Information:
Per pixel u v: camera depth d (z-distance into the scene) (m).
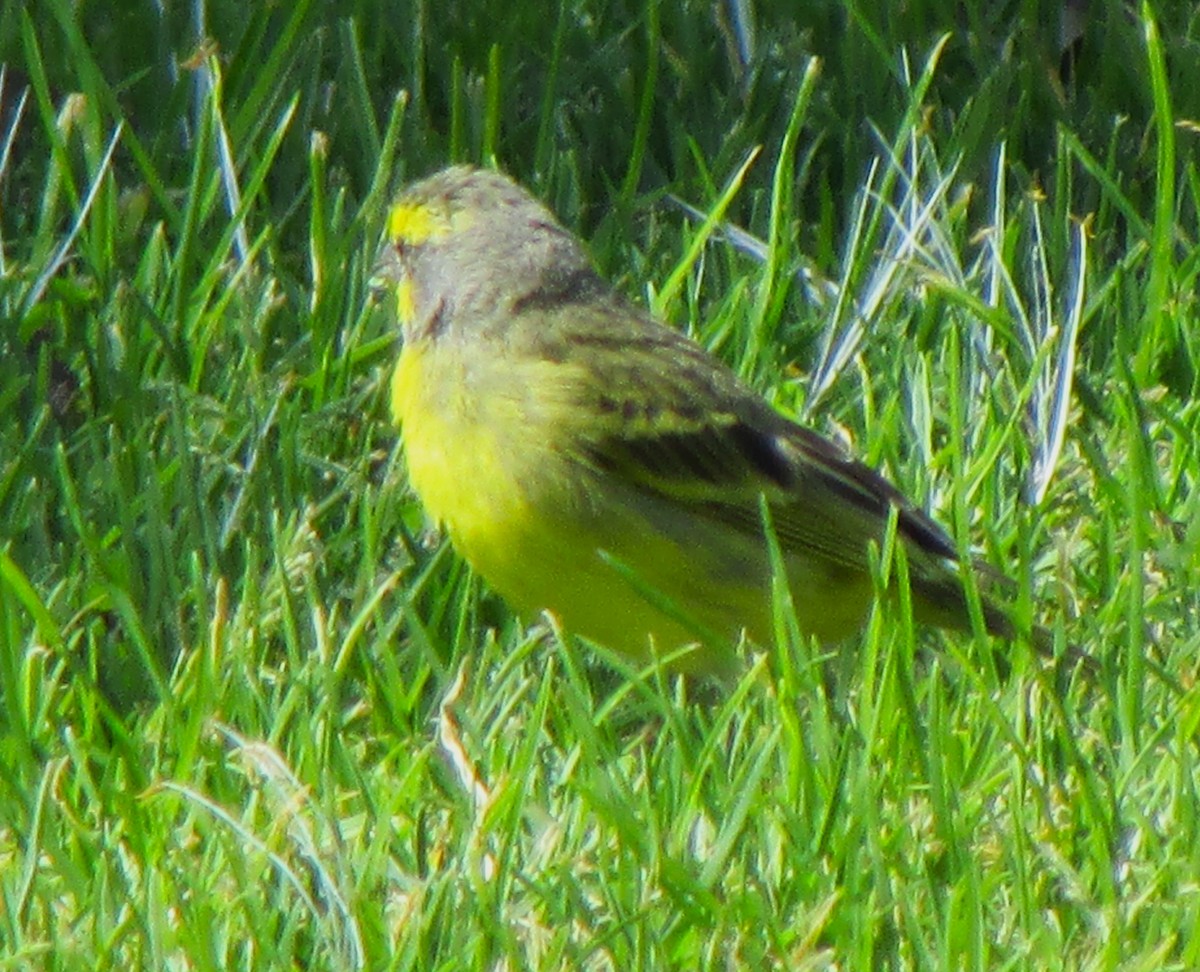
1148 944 7.97
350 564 10.40
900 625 9.13
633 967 7.77
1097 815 8.45
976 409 11.69
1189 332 12.15
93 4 13.91
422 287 10.27
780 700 8.74
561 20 13.37
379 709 9.36
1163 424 11.52
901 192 13.41
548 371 9.74
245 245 12.19
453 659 9.81
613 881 8.14
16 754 8.69
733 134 13.28
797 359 12.20
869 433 11.34
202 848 8.40
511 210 10.28
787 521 9.96
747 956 7.77
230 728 8.86
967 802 8.73
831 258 12.87
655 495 9.75
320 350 11.56
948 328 11.95
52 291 11.59
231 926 7.89
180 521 10.28
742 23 13.98
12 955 7.60
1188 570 10.41
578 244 10.39
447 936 7.77
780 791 8.55
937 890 8.35
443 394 9.84
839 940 8.09
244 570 10.19
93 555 9.65
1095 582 10.46
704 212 13.03
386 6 14.09
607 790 8.28
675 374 9.95
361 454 10.95
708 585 9.86
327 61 13.98
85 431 10.87
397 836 8.42
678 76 13.93
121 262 12.22
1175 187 13.59
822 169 13.64
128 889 8.07
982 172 13.50
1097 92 14.10
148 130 13.51
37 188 12.95
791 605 9.25
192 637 9.92
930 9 14.42
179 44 13.66
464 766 8.59
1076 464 11.27
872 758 8.68
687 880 7.92
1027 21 14.34
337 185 13.08
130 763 8.73
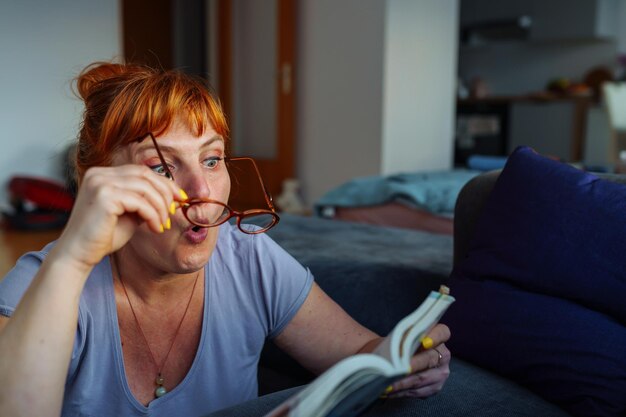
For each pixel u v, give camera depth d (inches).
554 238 38.2
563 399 33.9
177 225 28.0
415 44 196.5
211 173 30.6
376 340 36.4
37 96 193.3
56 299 25.0
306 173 214.5
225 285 35.3
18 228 167.0
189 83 29.7
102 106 30.1
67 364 25.7
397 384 29.1
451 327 40.6
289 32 208.7
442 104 211.3
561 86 270.7
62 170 194.9
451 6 209.6
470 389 33.3
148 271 31.3
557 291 37.1
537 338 35.8
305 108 212.1
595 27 262.8
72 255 25.0
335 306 38.5
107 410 32.4
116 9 205.9
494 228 42.3
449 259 58.6
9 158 190.7
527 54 301.1
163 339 33.5
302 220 79.4
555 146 266.8
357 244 64.6
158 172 29.3
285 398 30.3
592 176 40.1
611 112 185.0
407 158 200.4
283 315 36.8
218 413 28.6
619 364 33.0
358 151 196.4
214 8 239.3
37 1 190.7
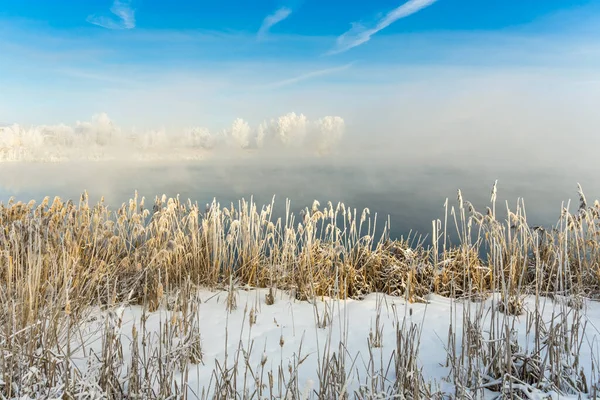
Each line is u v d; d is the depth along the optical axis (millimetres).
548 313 5078
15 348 3152
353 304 5688
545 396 2936
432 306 5547
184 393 3068
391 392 3205
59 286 4453
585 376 3346
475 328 3695
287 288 6391
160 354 3201
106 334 3260
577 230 5602
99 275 4988
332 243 6469
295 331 4668
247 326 4805
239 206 6988
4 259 4617
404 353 3332
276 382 3535
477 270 5855
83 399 2877
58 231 5176
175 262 6059
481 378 3266
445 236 6457
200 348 3928
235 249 6852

Aim of the exercise:
Copy exactly the lines from the line that has "407 158 200.4" through the last line of the entries above, inclusive, and no others. Pictures do not go in the copy.

Written response:
407 158 200.4
283 315 36.8
218 413 28.6
619 364 33.0
358 151 196.4
214 8 239.3
37 1 190.7
Each line is u v d; d is the depth along the optical axis (millimetres).
548 313 5078
15 348 3152
353 304 5688
545 396 2936
432 306 5547
184 393 3068
391 392 3205
59 286 4453
585 376 3346
475 328 3695
287 288 6391
160 354 3201
106 334 3260
577 230 5602
99 275 4988
332 243 6469
295 331 4668
247 326 4805
239 206 6988
4 259 4617
404 353 3332
276 382 3535
477 270 5855
83 399 2877
58 231 5176
175 262 6059
481 378 3266
445 236 6457
200 348 3928
235 249 6852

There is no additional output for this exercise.